> [Extracted text]:
Well, be aware that the script console is not in gateway scope, and many system.* functions behave differently than in gateway scope or in Perspective. Each function's documentation explains the differences. (Designer scope is a variation of Vision Client scope.)
Checking again this morning and my script does not work. I am trying the logger as Carlos suggested, but it gives me an error of: name 'myevent-debug' is not defined. Here is my full code I'm putting in console:
Traceback (most recent call last):
File "<input>", line 1, in <module>
NameError: name 'myevent' is not defined
When a change is made to the Gateway Events scripting, does the application need to be saved everytime? I have tried doing it and not. Wondering what else could have changed..?
Also, you are definingonScheduledEvent() but not calling it. Just def does not cause execution.
Finally, you cannot expect scripts run in the designer's script console to behave the way the script will in gateway scope (the actual event). The designer runs a variation of Vision Client scope and cannot be made to run as if gateway scope.
Thanks for the help guys. Wanted to share what I ended up doing. This helps me to keep up with the long tag arrays much easier. Another thing, once you make changes to the Gateway Event Scripts, you have to save the project. That was a big part of my problem. You don't have to specify ".value" for OPC tags but you do for expressions, so I do it on all.
def onScheduledEvent():
r1 = "[default]Plant PLC/Distribution/Flow/Flow Total Today"
r2 = "[default]Plant PLC/Influent/Flow/Flow Total Today"
r3 = "[default]Plant PLC/Chemical/Caustic/Flow/Flow Total Today"
r4 = "[default]Plant PLC/chemical/HMO/Flow/Flow Total Today"
pathsRead = [r1, r2, r3, r4]
w1 = "[default]Plant PLC/Distribution/Flow/Flow Total Yesterday"
w2 = "[default]Plant PLC/Influent/Flow/Flow Total Yesterday"
w3 = "[default]Plant PLC/Chemical/Caustic/Flow/Flow Total Yesterday"
w4 = "[default]Plant PLC/chemical/HMO/Flow/Flow Total Yesterday"
pathsWrite = [w1, w2, w3, w4]
valuesRead = system.tag.readBlocking(pathsRead)
valuesWrite = [valuesRead[0].value, valuesRead[1].value, valuesRead[2].value, valuesRead[3].value]
system.tag.writeBlocking(pathsWrite, valuesWrite)

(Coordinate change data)
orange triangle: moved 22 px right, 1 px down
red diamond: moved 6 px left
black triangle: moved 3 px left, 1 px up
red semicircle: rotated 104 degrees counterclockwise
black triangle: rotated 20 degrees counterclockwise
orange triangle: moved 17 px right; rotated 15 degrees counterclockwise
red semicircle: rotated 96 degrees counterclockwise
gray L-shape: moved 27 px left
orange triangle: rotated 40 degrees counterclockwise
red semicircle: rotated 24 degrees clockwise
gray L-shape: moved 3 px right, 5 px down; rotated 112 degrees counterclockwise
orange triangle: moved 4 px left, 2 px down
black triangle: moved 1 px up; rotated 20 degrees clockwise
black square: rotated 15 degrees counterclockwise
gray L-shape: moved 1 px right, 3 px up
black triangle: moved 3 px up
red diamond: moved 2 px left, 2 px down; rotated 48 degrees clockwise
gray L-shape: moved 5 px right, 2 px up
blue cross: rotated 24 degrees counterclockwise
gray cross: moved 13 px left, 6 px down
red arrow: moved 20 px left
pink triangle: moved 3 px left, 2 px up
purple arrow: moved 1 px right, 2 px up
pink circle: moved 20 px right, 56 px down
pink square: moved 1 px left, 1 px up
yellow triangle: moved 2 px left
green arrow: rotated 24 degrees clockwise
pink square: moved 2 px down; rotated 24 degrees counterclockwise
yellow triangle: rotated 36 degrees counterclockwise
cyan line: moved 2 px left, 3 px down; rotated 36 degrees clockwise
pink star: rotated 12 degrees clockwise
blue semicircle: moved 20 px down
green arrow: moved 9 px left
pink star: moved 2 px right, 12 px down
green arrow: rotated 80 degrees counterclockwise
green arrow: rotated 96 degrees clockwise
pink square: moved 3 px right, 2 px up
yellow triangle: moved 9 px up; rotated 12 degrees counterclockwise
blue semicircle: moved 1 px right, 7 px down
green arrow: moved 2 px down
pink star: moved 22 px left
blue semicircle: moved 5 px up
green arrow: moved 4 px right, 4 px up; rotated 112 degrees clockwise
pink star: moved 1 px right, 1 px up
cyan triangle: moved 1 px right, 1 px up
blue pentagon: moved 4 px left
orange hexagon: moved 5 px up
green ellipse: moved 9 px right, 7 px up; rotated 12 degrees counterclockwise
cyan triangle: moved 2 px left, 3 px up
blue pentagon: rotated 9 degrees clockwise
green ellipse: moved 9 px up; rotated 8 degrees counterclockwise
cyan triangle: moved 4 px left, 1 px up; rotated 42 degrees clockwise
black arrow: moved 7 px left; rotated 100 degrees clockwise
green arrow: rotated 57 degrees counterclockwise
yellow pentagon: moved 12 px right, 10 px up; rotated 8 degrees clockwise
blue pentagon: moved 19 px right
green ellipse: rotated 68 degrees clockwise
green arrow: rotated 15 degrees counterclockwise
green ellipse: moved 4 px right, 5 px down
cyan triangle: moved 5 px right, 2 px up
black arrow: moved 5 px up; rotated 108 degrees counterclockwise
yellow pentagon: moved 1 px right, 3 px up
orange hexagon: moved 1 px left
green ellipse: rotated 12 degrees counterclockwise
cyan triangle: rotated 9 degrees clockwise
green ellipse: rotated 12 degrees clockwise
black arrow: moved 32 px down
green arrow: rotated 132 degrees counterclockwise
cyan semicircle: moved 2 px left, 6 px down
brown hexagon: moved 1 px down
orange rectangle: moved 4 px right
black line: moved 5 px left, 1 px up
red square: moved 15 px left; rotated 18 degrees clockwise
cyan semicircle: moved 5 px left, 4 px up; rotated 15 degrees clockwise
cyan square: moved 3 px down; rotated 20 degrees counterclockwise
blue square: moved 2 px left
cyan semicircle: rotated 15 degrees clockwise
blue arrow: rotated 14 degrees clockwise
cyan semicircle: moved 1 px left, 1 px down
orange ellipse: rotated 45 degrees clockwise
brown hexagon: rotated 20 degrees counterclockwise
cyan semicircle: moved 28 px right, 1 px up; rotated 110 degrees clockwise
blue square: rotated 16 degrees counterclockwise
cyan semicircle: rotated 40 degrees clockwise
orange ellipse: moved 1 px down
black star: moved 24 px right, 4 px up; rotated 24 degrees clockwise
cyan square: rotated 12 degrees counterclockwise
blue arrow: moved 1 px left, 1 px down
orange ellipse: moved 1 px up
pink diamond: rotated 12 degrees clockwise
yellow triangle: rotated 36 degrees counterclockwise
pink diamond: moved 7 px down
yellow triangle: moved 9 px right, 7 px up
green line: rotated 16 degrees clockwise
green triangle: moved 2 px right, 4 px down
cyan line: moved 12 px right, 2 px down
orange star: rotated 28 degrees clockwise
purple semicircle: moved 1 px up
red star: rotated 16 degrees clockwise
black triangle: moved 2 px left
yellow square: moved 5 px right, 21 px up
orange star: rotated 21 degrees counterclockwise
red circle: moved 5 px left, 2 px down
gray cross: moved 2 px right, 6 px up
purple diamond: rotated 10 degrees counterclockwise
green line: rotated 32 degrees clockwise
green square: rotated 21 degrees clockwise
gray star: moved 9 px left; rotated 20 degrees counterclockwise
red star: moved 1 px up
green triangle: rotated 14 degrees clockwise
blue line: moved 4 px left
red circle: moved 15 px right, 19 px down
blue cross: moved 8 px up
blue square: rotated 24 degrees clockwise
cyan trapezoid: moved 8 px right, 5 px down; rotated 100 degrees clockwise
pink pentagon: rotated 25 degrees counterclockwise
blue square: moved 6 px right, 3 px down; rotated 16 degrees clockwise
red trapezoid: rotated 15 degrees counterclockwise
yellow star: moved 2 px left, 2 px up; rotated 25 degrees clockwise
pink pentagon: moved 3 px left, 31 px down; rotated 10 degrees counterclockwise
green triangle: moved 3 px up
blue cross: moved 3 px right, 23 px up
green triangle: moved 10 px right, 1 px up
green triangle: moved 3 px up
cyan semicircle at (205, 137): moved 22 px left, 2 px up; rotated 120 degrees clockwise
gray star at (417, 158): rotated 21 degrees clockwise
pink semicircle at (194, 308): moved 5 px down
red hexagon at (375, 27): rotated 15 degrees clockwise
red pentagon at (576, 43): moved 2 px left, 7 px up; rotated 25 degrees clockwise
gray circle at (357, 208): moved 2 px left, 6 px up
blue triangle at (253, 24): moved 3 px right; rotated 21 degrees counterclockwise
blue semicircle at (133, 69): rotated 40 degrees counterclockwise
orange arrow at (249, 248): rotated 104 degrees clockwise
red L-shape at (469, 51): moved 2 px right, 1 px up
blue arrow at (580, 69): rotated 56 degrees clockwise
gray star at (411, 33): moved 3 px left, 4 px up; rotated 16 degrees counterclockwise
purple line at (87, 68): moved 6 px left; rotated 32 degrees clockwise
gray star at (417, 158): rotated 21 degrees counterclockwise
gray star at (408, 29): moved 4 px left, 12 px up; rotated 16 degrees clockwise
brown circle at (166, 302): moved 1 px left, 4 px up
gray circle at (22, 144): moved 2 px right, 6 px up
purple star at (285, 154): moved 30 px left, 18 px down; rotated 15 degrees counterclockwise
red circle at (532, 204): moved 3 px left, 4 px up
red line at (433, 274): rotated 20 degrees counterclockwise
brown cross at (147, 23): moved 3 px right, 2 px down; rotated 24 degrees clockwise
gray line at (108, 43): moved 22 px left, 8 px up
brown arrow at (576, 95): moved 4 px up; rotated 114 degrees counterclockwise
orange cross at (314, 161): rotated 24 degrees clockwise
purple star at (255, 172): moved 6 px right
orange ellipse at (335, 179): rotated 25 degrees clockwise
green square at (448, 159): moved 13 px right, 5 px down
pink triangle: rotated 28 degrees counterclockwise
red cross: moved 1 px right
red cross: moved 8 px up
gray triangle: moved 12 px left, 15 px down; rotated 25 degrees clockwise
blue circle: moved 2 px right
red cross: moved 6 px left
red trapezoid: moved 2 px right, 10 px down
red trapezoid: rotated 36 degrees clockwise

> [Instructions]:
1. Extract the passage from the scripting discussion starting at "Well, be aware" and ending at "not cause execution.".
2. Answer these questions from the scripting discussion:
(a) What scope does the designer run?
(b) What must be done after making changes to the Gateway Event Scripts?
(c) For which tags must ".value" be specified?
3. Carry on the scripting discussion from the point where it stops.
You can leave the data aside; none of it is needed.

> [Task-by-task outputs]:
1.
Well, be aware that the script console is not in gateway scope, and many system.* functions behave differently than in gateway scope or in Perspective. Each function's documentation explains the differences. (Designer scope is a variation of Vision Client scope.)
Checking again this morning and my script does not work. I am trying the logger as Carlos suggested, but it gives me an error of: name 'myevent-debug' is not defined. Here is my full code I'm putting in console:
Traceback (most recent call last):
File "<input>", line 1, in <module>
NameError: name 'myevent' is not defined
When a change is made to the Gateway Events scripting, does the application need to be saved everytime? I have tried doing it and not. Wondering what else could have changed..?
Also, you are definingonScheduledEvent() but not calling it. Just def does not cause execution.

2.
(a) A variation of Vision Client scope.
(b) The project must be saved.
(c) Expressions.

3.
I'm not sure what you mean by this. It doesn't matter if you read the value from an OPC tag or an Expression tag, readBlocking() returns a list of qualified values and to get just the value of an item you always need to use .value
I would definitely write this write this differently though.
def onScheduledEvent():
tagPaths = [
"[default]Plant PLC/Distribution/Flow/Flow Total Today",
"[default]Plant PLC/Influent/Flow/Flow Total Today",
"[default]Plant PLC/Chemical/Caustic/Flow/Flow Total Today",
"[default]Plant PLC/chemical/HMO/Flow/Flow Total Today"
]
system.tag.writeBlocking([path.replace('Today','Yesterday') for path in tagPaths], [total.value for total in system.tag.readBlocking(tagPaths)])
In a tagpath, whether read from an expression ({path/to/tag}) or a script (system.tag.read*("path/to/tag")), you do not need to append .valueto the tag path. It is assumed that if you are targeting any discrete (not a folder or UDT instance) tag, you want to read the .value property unless you specify some other property (path/to/tag.engUnits, for instance).
In all cases, reading a tag returns a qualified value object.
In expressions, qualified values are automatically "unwrapped" - the quality is used in the internal evaluation of expression functions, but the actual user code you write will always deal with 'bare' values.
In scripting, we can't make assumptions for you, so reading a tag will always return a (list of) qualified value(s). The modern, idiomatic system.tag.readBlocking function in particular will unconditionally return a list of qualified values that must be unpacked to be used.